Telefono Azzurro è noto per fornire assistenza telefonica a tutti i bambini, ragazzi e adolescenti, che non si sentono al sicuro nella propria situazione. Chiunque può chiamare e raccontare il suo problema. Dietro la cornetta vi sono volontari, educatori, psicologi infantili e medici pronti ad aiutare e a sostenere qualunque persona si senta in difficoltà. Il numero di riferimento è 1.96.96.

Contro il cyberbullismo

Oltre a Telefono Azzurro, esistono numerosi enti che si battono per attenuare il problema delle risultanti del cattivo uso del web. Sono molte per esempio le iniziative nate negli ultimi anni volte ad arginare il fenomeno del cyberbullismo.

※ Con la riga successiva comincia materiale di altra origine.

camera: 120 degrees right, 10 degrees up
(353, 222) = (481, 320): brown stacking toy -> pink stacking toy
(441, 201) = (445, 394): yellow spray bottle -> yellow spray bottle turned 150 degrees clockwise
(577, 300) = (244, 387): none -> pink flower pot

Un esempio è Genertel. Il suo progetto ‘Quality Home & Care’ è pensato proprio per tutelare in caso di aggressioni digitali. Un fenomeno che, per altro, colpisce persino gli adulti. Genertel fornisce supporto psicologico e morale; eventualmente, inoltre, sostiene nel tentativo di ottenere un giusto risarcimento economico.

Manlio Lostuzzi, amministratore delegato e direttore generale, afferma:

Il bullismo e il cyberbullismo sono dei rischi emergenti e rappresentano un tema importante per le famiglie”.

Cyberbullismo: Regione Lombardia e Bullout

Nasce poi, grazie all’impegno di Regione Lombardia, ‘Bullout’. Grazie alla legge 1 del 7 febbraio 2017 – ‘Disciplina degli interventi regionali in materia di prevenzione e contrasto al fenomeno del bullismo e del cyberbullismo’, si è dato il via a un vero e proprio programma di tutela. In merito, Attilio Fontana, afferma:

Il fenomeno del bullismo e del cyberbullismo coinvolge ambiti operativi trattati da diversi Assessorati e sviluppati dalle Direzioni Generali con iniziative destinate alle famiglie, al mondo della scuola, alle associazioni […]. Per questo abbiamo deciso di mettere a fattore comune le informazioni legate a questi temi in modo da offrire un unico palinsesto che si servirà dei nostri Uffici Territoriali Regionali per assicurare una capillarità nella diffusione di iniziative ed eventi”.

Il primo punto preso in considerazione riguarda la preparazione degli insegnanti circa il problema. Infatti, sono stati creati numerosi percorsi destinati a coloro che sono sempre a contatto con i giovani. Anche in questo modo, l’educazione civica digitale aumenta la sua portata e la sicurezza viene ottimizzata.

Cyberbullismo: il vademecum Corecom

Un altro grande passo in avanti viene da Corecom Lombardia, Comitato Regionale per le Comunicazioni, che assicura controllo, tutela e sicurezza nel sistema della comunicazione. La sua presidente – Marianna Sala – all’inizio dell’anno ha presentato il vademecum ‘Guida alla tutela dell’identità digitale’, consultabile e scaricabile dal sito ufficiale ‘Corecom’.

Il Vademecum è un vero libretto di istruzioni, che insegna come tutelare la propria sicurezza online. Ci sono indicazioni su come proteggere le password e i propri dati personali, sulle modalità di navigazione e interazione online e sulla protezione della privacy. Si tratta di una sorta di piccolo manuale, di sole otto pagine, che indica tutte le procedure da seguire per non andare incontro a spiacevoli sorprese. È anche questo un valido progetto di educazione civica digitale.

La novità sta nell’autonomia: i ragazzi non si rivolgono a enti o specialisti del settore, ma cercano di risolvere la questione in maniera autosufficiente. Leggono, si informano, si confrontano e spesso individuano il problema alla radice. Grazie anche a questo, si va incontro a una presa di coscienza da parte del giovane. Il problema può così essere risolto dalle origini.

La presidente ha evidenziato:

Sono i ragazzi fra i 13 e i 18 anni quelli potenzialmente più esposti ai pericoli della rete. In particolare sette adolescenti su dieci sono sui social già prima dei 14 anni. E sempre circa sette su dieci almeno una volta si sono imbattuti in un amico ‘inesistente’”.

L’educazione civica digitale come risposta

L’educazione civica digitale è fondamentale sia per i ragazzi sia per coloro che vivono quotidianamente questi disagi. Anche la presenza di enti e organismi di difesa può fare la differenza. I ragazzi si sentono protetti, e con i progetti di educazione digitale attuati vengono resi maggiormente consapevoli sul buon utilizzo del web. Solo portando avanti progetti di questo tipo sarà possibile la costruzione di un web più sano e davvero alla portata di tutti.